→ **ФРАГМЕНТ ТЕКСТА**
В условиях, когда старая, интеллигентская, волна эмиграции постепенно сходила на нет в силу возрастной убыли, новая, – «разночинная» и яро антисоветская – стала определять интеллектуально-мировоззренческий профиль российской диаспоры. Профессиональных философов среди них не было вовсе, однако, склонность к нравственной или же мировоззренческой рефлексии всегда находилась в избытке – как одно из российских ментальных качеств. 

Деятельность «новых» эмигрантов-интеллектуалов носила ангажировано-идеологический характер – в контексте великого противостояния второй половины ХХ в. между СССР и США –  и воплощалась в соответствующих институтах, наиболее известными из которых были издательства («Посев», «Грани» и др.), сеть радиостанций («Свобода, «Голос Америки», «Би-би-си», «Немецкая волна» и др.) и псевдонаучные организации типа Института по изучению истории и культуры СССР (Мюнхен). Их хозяевам требовались, в первую очередь, историки, политологи, социологи и журналисты – наиболее верные бойцы идеологического фронта, и таковых нашлось в избытке.

→ **ЗАДАНИЕ 1**
Ответьте на вопросы по отрывку о новой эмиграции:
(a) Были ли среди «новых» эмигрантов профессиональные философы?
(b) В каком городе находился Институт по изучению истории и культуры СССР?
(c) Кто в первую очередь требовался хозяевам эмигрантских институтов?
→ **ЗАДАНИЕ 2**
Перепишите из отрывка о новой эмиграции без изменений фрагмент от «В условиях, когда» до «российских ментальных качеств.».
Пользуйтесь только сведениями из отрывка.

Исходные данные
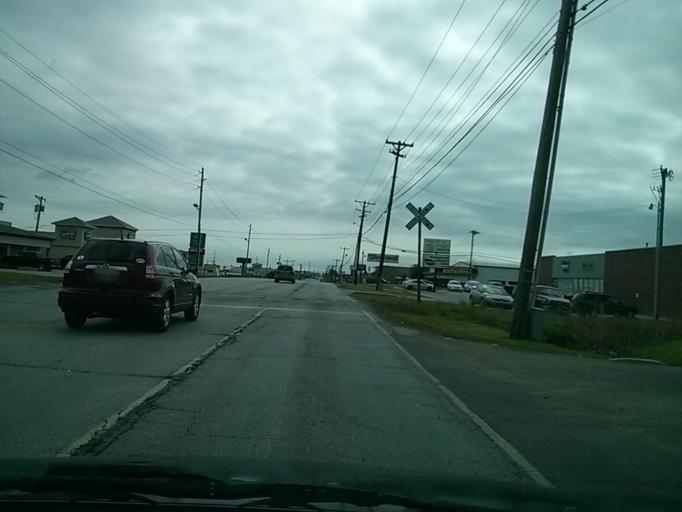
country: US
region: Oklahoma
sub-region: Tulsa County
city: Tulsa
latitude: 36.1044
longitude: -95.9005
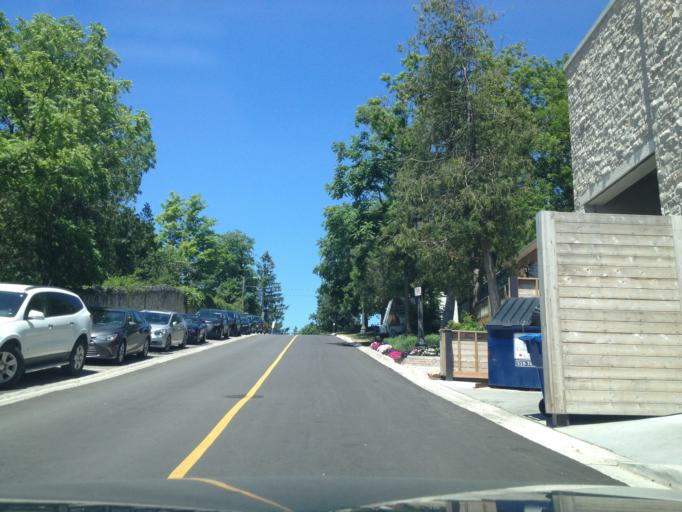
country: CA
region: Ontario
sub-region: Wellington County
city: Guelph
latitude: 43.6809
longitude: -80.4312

--

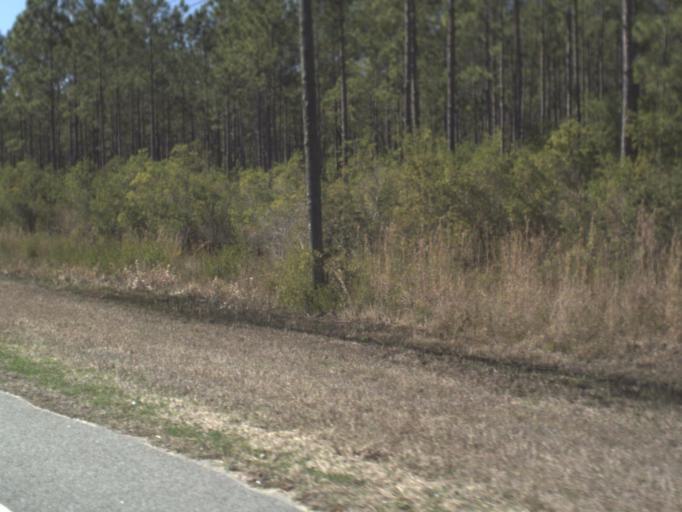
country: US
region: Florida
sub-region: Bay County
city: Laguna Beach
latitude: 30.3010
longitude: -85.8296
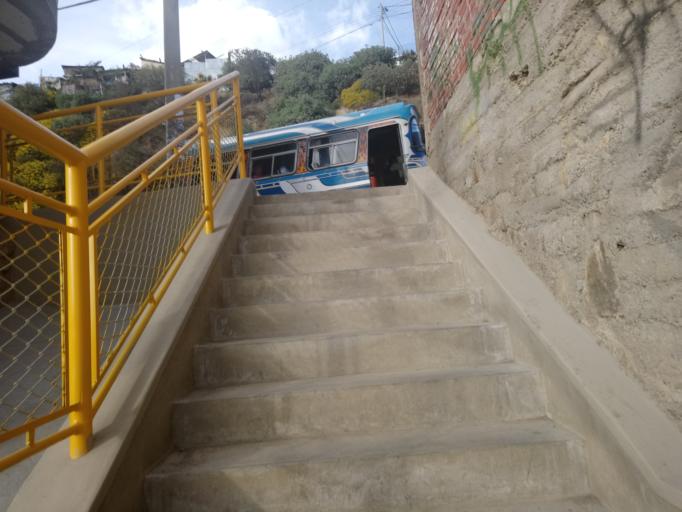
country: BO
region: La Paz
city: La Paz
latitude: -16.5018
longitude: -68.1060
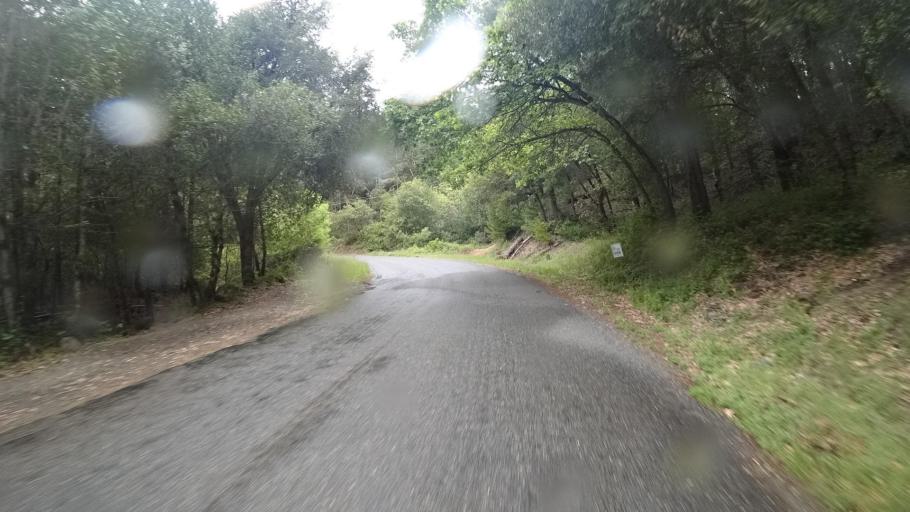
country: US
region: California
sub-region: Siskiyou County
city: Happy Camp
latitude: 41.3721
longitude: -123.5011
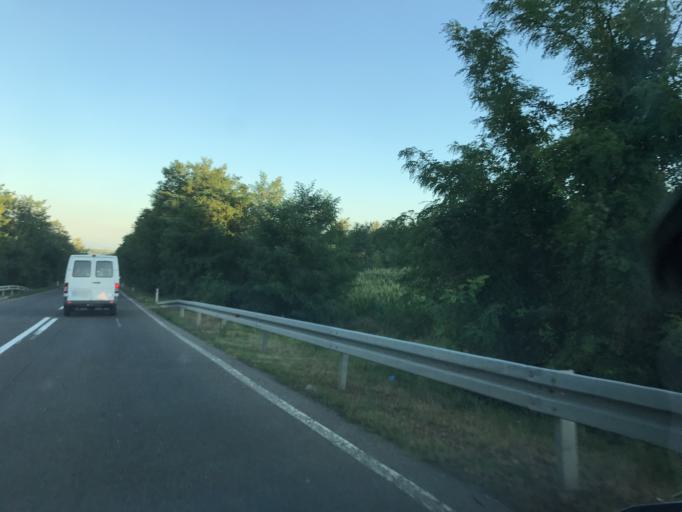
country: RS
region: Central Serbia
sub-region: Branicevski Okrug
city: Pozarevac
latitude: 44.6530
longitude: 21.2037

→ **РЕШЕНИЕ ЗАДАНИЯ 1**
(a) Нет, профессиональных философов среди них не было вовсе.
(b) В Мюнхене.
(c) Историки, политологи, социологи и журналисты.

→ **РЕШЕНИЕ ЗАДАНИЯ 2**
В условиях, когда старая, интеллигентская, волна эмиграции постепенно сходила на нет в силу возрастной убыли, новая, – «разночинная» и яро антисоветская – стала определять интеллектуально-мировоззренческий профиль российской диаспоры. Профессиональных философов среди них не было вовсе, однако, склонность к нравственной или же мировоззренческой рефлексии всегда находилась в избытке – как одно из российских ментальных качеств.